**任务说明**
请更新下方记录中的一段：从含有“add reducer to the store”的那一行开始，到含有“<p>What should one”的那一行为止，将其中的“lawyer”全部替换为“attorney”，其余内容保持不变。只需给出这几行，不要包含图片。

[数据集中的条目]
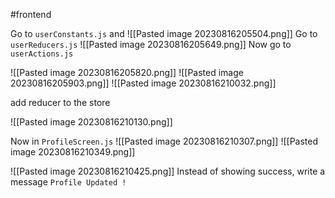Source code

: #frontend 

Go to `userConstants.js` and
![[Pasted image 20230816205504.png]]
Go to `userReducers.js` 
![[Pasted image 20230816205649.png]]
Now go to `userActions.js` 

![[Pasted image 20230816205820.png]]
![[Pasted image 20230816205903.png]]
![[Pasted image 20230816210032.png]]

add reducer to the store

![[Pasted image 20230816210130.png]]

Now in `ProfileScreen.js`
![[Pasted image 20230816210307.png]]
![[Pasted image 20230816210349.png]]

![[Pasted image 20230816210425.png]]
Instead of showing success, write a message `Profile Updated !`
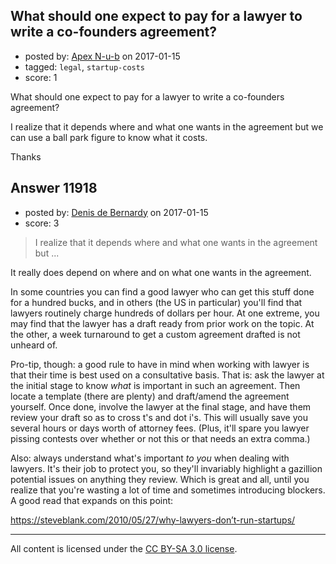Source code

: ## What should one expect to pay for a lawyer to write a co-founders agreement?

- posted by: [Apex N-u-b](https://stackexchange.com/users/7796589/apex-n-u-b) on 2017-01-15
- tagged: `legal`, `startup-costs`
- score: 1

<p>What should one expect to pay for a lawyer to write a co-founders agreement?</p>

<p>I realize that it depends where and what one wants in the agreement but we can use a ball park figure to know what it costs.</p>

<p>Thanks</p>



## Answer 11918

- posted by: [Denis de Bernardy](https://stackexchange.com/users/182468/denis-de-bernardy) on 2017-01-15
- score: 3

<blockquote>
  <p>I realize that it depends where and what one wants in the agreement but ...</p>
</blockquote>

<p>It really does depend on where and on what one wants in the agreement.</p>

<p>In some countries you can find a good lawyer who can get this stuff done for a hundred bucks, and in others (the US in particular) you'll find that lawyers routinely charge hundreds of dollars per hour. At one extreme, you may find that the lawyer has a draft ready from prior work on the topic. At the other, a week turnaround to get a custom agreement drafted is not unheard of.</p>

<p>Pro-tip, though: a good rule to have in mind when working with lawyer is that their time is best used on a consultative basis. That is: ask the lawyer at the initial stage to know <em>what</em> is important in such an agreement. Then locate a template (there are plenty) and draft/amend the agreement yourself. Once done, involve the lawyer at the final stage, and have them review your draft so as to cross t's and dot i's. This will usually save you several hours or days worth of attorney fees. (Plus, it'll spare you lawyer pissing contests over whether or not this or that needs an extra comma.)</p>

<p>Also: always understand what's important <em>to you</em> when dealing with lawyers. It's their job to protect you, so they'll invariably highlight a gazillion potential issues on anything they review. Which is great and all, until you realize that you're wasting a lot of time and sometimes introducing blockers. A good read that expands on this point:</p>

<p><a href="https://steveblank.com/2010/05/27/why-lawyers-don%E2%80%99t-run-startups/" rel="nofollow noreferrer">https://steveblank.com/2010/05/27/why-lawyers-don’t-run-startups/</a></p>




---

All content is licensed under the [CC BY-SA 3.0 license](https://creativecommons.org/licenses/by-sa/3.0/).
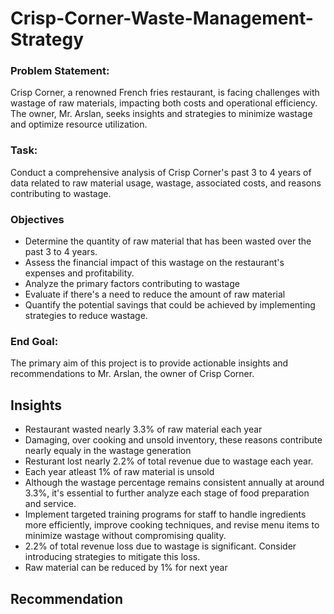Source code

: # Crisp-Corner-Waste-Management-Strategy

### Problem Statement: 
Crisp Corner, a renowned French fries restaurant, is facing challenges with wastage of raw materials, impacting both costs and operational efficiency. The owner, Mr. Arslan, seeks insights and strategies to minimize wastage and optimize resource utilization.

### Task: 
Conduct a comprehensive analysis of Crisp Corner's past 3 to 4 years of data related to raw material usage, wastage, associated costs, and reasons contributing to wastage.

### Objectives
- Determine the quantity of raw material that has been wasted over the past 3 to 4 years.
- Assess the financial impact of this wastage on the restaurant's expenses and profitability.
- Analyze the primary factors contributing to wastage
- Evaluate if there's a need to reduce the amount of raw material
- Quantify the potential savings that could be achieved by implementing strategies to reduce wastage.

### End Goal:
The primary aim of this project is to provide actionable insights and recommendations to Mr. Arslan, the owner of Crisp Corner.

## Insights
- Restaurant wasted nearly 3.3% of raw material each year
- Damaging, over cooking and unsold inventory, these reasons contribute nearly equaly in the wastage generation
- Resturant lost nearly 2.2% of total revenue due to wastage each year.
- Each year atleast 1% of raw material is unsold
- Although the wastage percentage remains consistent annually at around 3.3%, it's essential to further analyze each stage of food preparation and service.
- Implement targeted training programs for staff to handle ingredients more efficiently, improve cooking techniques, and revise menu items to minimize wastage without compromising quality.
- 2.2% of total revenue loss due to wastage is significant. Consider introducing strategies to mitigate this loss.
- Raw material can be reduced by 1% for next year 
## Recommendation
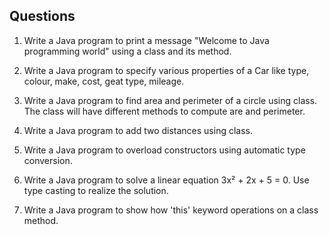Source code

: ## Questions
1. Write a Java program to print a message "Welcome to Java programming world" using a class and its method.

2. Write a Java program to specify various properties of a Car like type, colour, make, cost, geat type, mileage.

3. Write a Java program to find area and perimeter of a circle using class. The class will have different methods to compute are and perimeter.

4. Write a Java program to add two distances using class.

5. Write a Java program to overload constructors using automatic type conversion.

6. Write a Java program to solve a linear equation 3x² + 2x + 5 = 0. Use type casting to realize the solution.

7. Write a Java program to show how 'this' keyword operations on a class method.
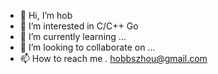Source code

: - 👋 Hi, I’m hob
- 👀 I’m interested in C/C++ Go
- 🌱 I’m currently learning ...
- 💞️ I’m looking to collaborate on ...
- 📫 How to reach me . hobbszhou@gmail.com

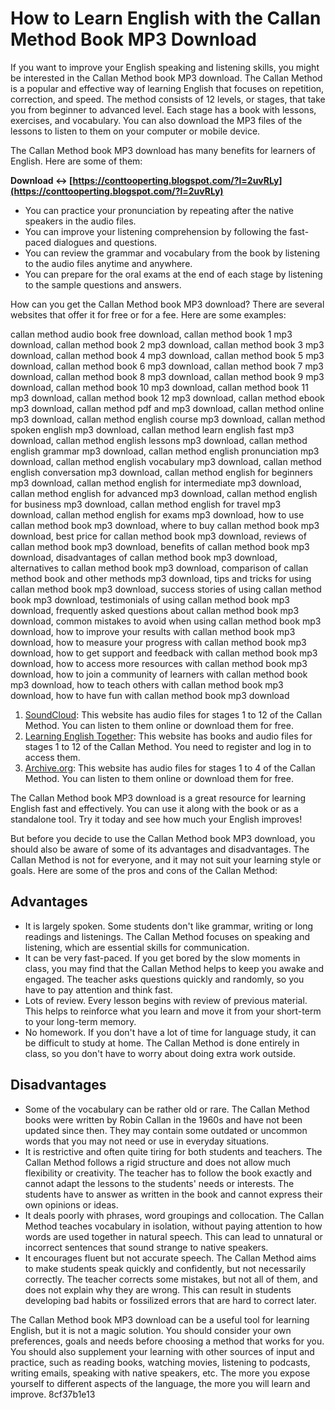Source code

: # How to Learn English with the Callan Method Book MP3 Download
 
If you want to improve your English speaking and listening skills, you might be interested in the Callan Method book MP3 download. The Callan Method is a popular and effective way of learning English that focuses on repetition, correction, and speed. The method consists of 12 levels, or stages, that take you from beginner to advanced level. Each stage has a book with lessons, exercises, and vocabulary. You can also download the MP3 files of the lessons to listen to them on your computer or mobile device.
 
The Callan Method book MP3 download has many benefits for learners of English. Here are some of them:
 
**Download ↔ [https://conttooperting.blogspot.com/?l=2uvRLy](https://conttooperting.blogspot.com/?l=2uvRLy)**


 
- You can practice your pronunciation by repeating after the native speakers in the audio files.
- You can improve your listening comprehension by following the fast-paced dialogues and questions.
- You can review the grammar and vocabulary from the book by listening to the audio files anytime and anywhere.
- You can prepare for the oral exams at the end of each stage by listening to the sample questions and answers.

How can you get the Callan Method book MP3 download? There are several websites that offer it for free or for a fee. Here are some examples:
 
callan method audio book free download,  callan method book 1 mp3 download,  callan method book 2 mp3 download,  callan method book 3 mp3 download,  callan method book 4 mp3 download,  callan method book 5 mp3 download,  callan method book 6 mp3 download,  callan method book 7 mp3 download,  callan method book 8 mp3 download,  callan method book 9 mp3 download,  callan method book 10 mp3 download,  callan method book 11 mp3 download,  callan method book 12 mp3 download,  callan method ebook mp3 download,  callan method pdf and mp3 download,  callan method online mp3 download,  callan method english course mp3 download,  callan method spoken english mp3 download,  callan method learn english fast mp3 download,  callan method english lessons mp3 download,  callan method english grammar mp3 download,  callan method english pronunciation mp3 download,  callan method english vocabulary mp3 download,  callan method english conversation mp3 download,  callan method english for beginners mp3 download,  callan method english for intermediate mp3 download,  callan method english for advanced mp3 download,  callan method english for business mp3 download,  callan method english for travel mp3 download,  callan method english for exams mp3 download,  how to use callan method book mp3 download,  where to buy callan method book mp3 download,  best price for callan method book mp3 download,  reviews of callan method book mp3 download,  benefits of callan method book mp3 download,  disadvantages of callan method book mp3 download,  alternatives to callan method book mp3 download,  comparison of callan method book and other methods mp3 download,  tips and tricks for using callan method book mp3 download,  success stories of using callan method book mp3 download,  testimonials of using callan method book mp3 download,  frequently asked questions about callan method book mp3 download,  common mistakes to avoid when using callan method book mp3 download,  how to improve your results with callan method book mp3 download,  how to measure your progress with callan method book mp3 download,  how to get support and feedback with callan method book mp3 download,  how to access more resources with callan method book mp3 download,  how to join a community of learners with callan method book mp3 download,  how to teach others with callan method book mp3 download,  how to have fun with callan method book mp3 download

1. [SoundCloud](https://soundcloud.com/user779282841/sets/audio-callan-method): This website has audio files for stages 1 to 12 of the Callan Method. You can listen to them online or download them for free.
2. [Learning English Together](https://englishtips.org/1150880692-callan-method-1-10-new-edition-audio.html): This website has books and audio files for stages 1 to 12 of the Callan Method. You need to register and log in to access them.
3. [Archive.org](https://archive.org/details/Xokmax.comCallanMethod_AprenderInglesComAudio): This website has audio files for stages 1 to 4 of the Callan Method. You can listen to them online or download them for free.

The Callan Method book MP3 download is a great resource for learning English fast and effectively. You can use it along with the book or as a standalone tool. Try it today and see how much your English improves!
  
But before you decide to use the Callan Method book MP3 download, you should also be aware of some of its advantages and disadvantages. The Callan Method is not for everyone, and it may not suit your learning style or goals. Here are some of the pros and cons of the Callan Method:
 
## Advantages

- It is largely spoken. Some students don't like grammar, writing or long readings and listenings. The Callan Method focuses on speaking and listening, which are essential skills for communication.
- It can be very fast-paced. If you get bored by the slow moments in class, you may find that the Callan Method helps to keep you awake and engaged. The teacher asks questions quickly and randomly, so you have to pay attention and think fast.
- Lots of review. Every lesson begins with review of previous material. This helps to reinforce what you learn and move it from your short-term to your long-term memory.
- No homework. If you don't have a lot of time for language study, it can be difficult to study at home. The Callan Method is done entirely in class, so you don't have to worry about doing extra work outside.

## Disadvantages

- Some of the vocabulary can be rather old or rare. The Callan Method books were written by Robin Callan in the 1960s and have not been updated since then. They may contain some outdated or uncommon words that you may not need or use in everyday situations.
- It is restrictive and often quite tiring for both students and teachers. The Callan Method follows a rigid structure and does not allow much flexibility or creativity. The teacher has to follow the book exactly and cannot adapt the lessons to the students' needs or interests. The students have to answer as written in the book and cannot express their own opinions or ideas.
- It deals poorly with phrases, word groupings and collocation. The Callan Method teaches vocabulary in isolation, without paying attention to how words are used together in natural speech. This can lead to unnatural or incorrect sentences that sound strange to native speakers.
- It encourages fluent but not accurate speech. The Callan Method aims to make students speak quickly and confidently, but not necessarily correctly. The teacher corrects some mistakes, but not all of them, and does not explain why they are wrong. This can result in students developing bad habits or fossilized errors that are hard to correct later.

The Callan Method book MP3 download can be a useful tool for learning English, but it is not a magic solution. You should consider your own preferences, goals and needs before choosing a method that works for you. You should also supplement your learning with other sources of input and practice, such as reading books, watching movies, listening to podcasts, writing emails, speaking with native speakers, etc. The more you expose yourself to different aspects of the language, the more you will learn and improve.
 8cf37b1e13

**回答**
add reducer to the store

![[Pasted image 20230816210130.png]]

Now in `ProfileScreen.js`
![[Pasted image 20230816210307.png]]
![[Pasted image 20230816210349.png]]

![[Pasted image 20230816210425.png]]
Instead of showing success, write a message `Profile Updated !`
Source code

: ## What should one expect to pay for a attorney to write a co-founders agreement?

- posted by: [Apex N-u-b](https://stackexchange.com/users/7796589/apex-n-u-b) on 2017-01-15
- tagged: `legal`, `startup-costs`
- score: 1

<p>What should one expect to pay for a attorney to write a co-founders agreement?</p>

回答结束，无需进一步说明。